​ The most prominent examples of proteins that affect PK are enzymes that catalyze the metabolization of drugs or transporters that can heavily influence drug absorption or distribution. Proteins can also include those which a drug binds to, either by design (drug-target interaction) or as an off- target interaction or side-effect. Such binding can also influence distribution as well as metabolization and excretion of the drug.

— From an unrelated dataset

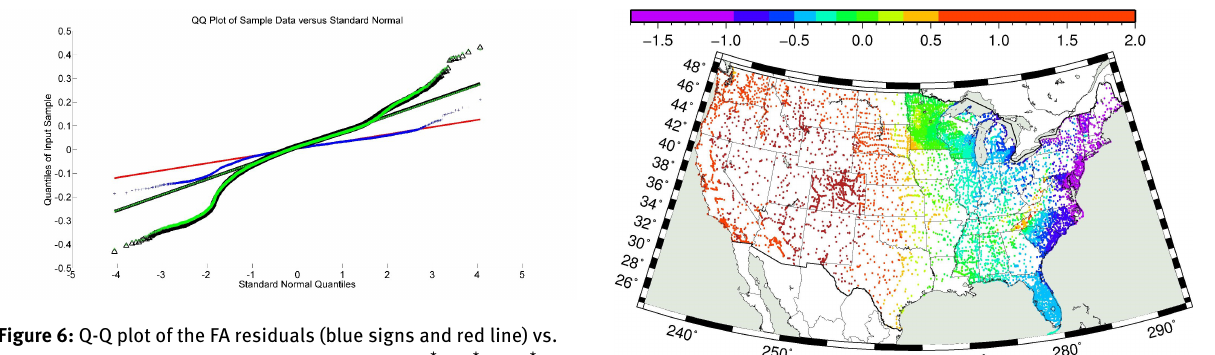
Figure 6: Q-Q plot of the FA residuals (blue signs and red line) vs. the counterparts both from the linear models ˜ y = β * 0 + β * 1 φ + β * 2 λ + ϵ (dark triangles and dark line) and ˜ y = β * 0 + β * 1 φ + β * 2 λ + β * 3 h + ϵ (green stars and green line) in Table 1.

​ In physiologically-based PK modeling approaches, it is desirable to mechanistically reflect such relevant drug-protein interactions. In some cases, the addition of one specific protein into the most relevant organ is sufficient to describe a process, e.g. cytochrome P450 3A4-mediated metabolization in the liver. In other cases it may be necessary to consider protein levels in more than one organ. The integration of a protein expression database with PK-Sim makes it easy to assign parameter values for the involved proteins to account for differential protein expression in various organs and assign them to virtual individuals. As such, the user describes the absolute amount of protein in one reference organ and through the use of relative expressions as generated with the protein database, the protein concentrations are fixed for all organs where the protein is present. Details on how to use the protein expression database are described in PK-Sim® - Expression Data. See [46] for an example that demonstrates how taking into account protein expression leads to an increase in PBPK model quality. Alternatively, the user can assign one set of kinetic parameters characterizing the drug-protein interaction (e.g. kcat and Km, or kon and koff) and use this in all organs.